Of course, Dow Jones, and by extension the Wall Street Journal (or is it the reverse?) is a huge "vanity capital" buy for Murdoch. As close students of vanity capital, well versed Going Private readers will naturally be interested to see what lessons the Chicago Cubs have to teach us about the sorts of premiums that one can expect for vanity capital investments. It would be interesting to examine the price elasticity of vanity brands in relation to capital markets performance in the several quarters before a purchase. Is it possible that what I will now coin as the "vanity spread" (the spread between intrinsic value + reasonable control premium and actual purchase price) widens after extensive bull markets?

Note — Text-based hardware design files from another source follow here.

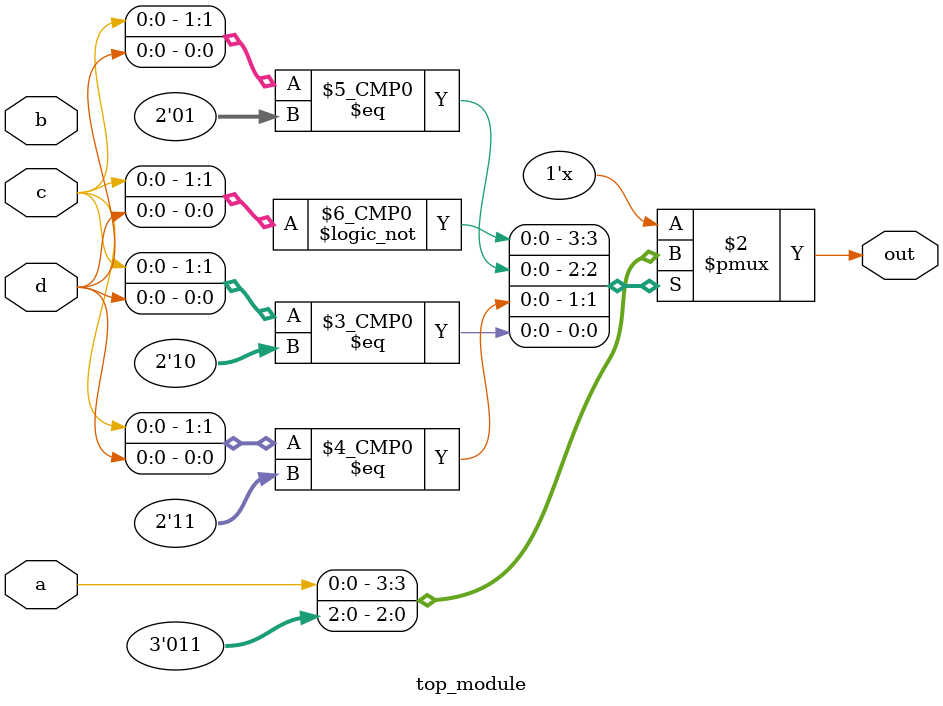
<source format=sv>
module top_module (
    input a,
    input b,
    input c,
    input d,
    output reg out
);

always @(*) begin
    case ({c, d})
        2'b00: out = a;
        2'b01: out = 0;
        2'b11: out = 1;
        2'b10: out = 1;
        default: out = 1;
    endcase
end

endmodule

</source>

Though Murdoch paid a 67% control premium, it is still interesting to speculate that a good measure of his success was a consequence of the intense and extensive fragmentation of the Bancroft family. From this perspective, it actually wasn't much of a fight. Murdoch saved himself a lot of time, expense and headache by merely jumping to a borderline absurd premium and allowing the complete lack of cohesiveness of the Bancroft clan, its branches and cousins pull the resistance apart with the brute centrifugal force of its chaos.
While dual class structures have reliably preserved the artificial power of families in the media business for generations, each generation along with the many skip-generation trusts, bequeaths and distributions causes the wide proliferation of the economic and governance interests in the underlying asset to a population experiencing non-linear growth. Doubtless, the rule against perpetuities, among other nuances of tax and estate planning law, contributes to the power dilution. Before too long the population of even the super-voting class begins to look like a public market. It would be interesting to speculate what a control premium in similar economic circumstances but .5 of a Bancroft generation half-life later would look like.
Take note of generational effects in closely held acquisitions, dear LBO demand generation folk. They matter.
I have seen the effect even in closely held acquisitions by Sub Rosa. Patriarch builds the business up over 30 years, keeping 85% of the shares in the family but his two sons, for whom he has been saving the shares, are far more interested in becoming, respectively, a world class poker player and a jazz musician than taking over the family business. The control premium for such an acquisition is held in orbit by the centripetal force of shareholder entropy.
I suppose this leaves us with:
"On a long enough timeline the survival rate for everyone drops to zero."
- Chuck Palahniuk, "Fight Club," 1996.
"On a long enough timeline all science becomes falsehood."
- Robert Falnear, c. 2003.
"On a long enough timeline the effectiveness of any dynastic control mechanism drops to zero."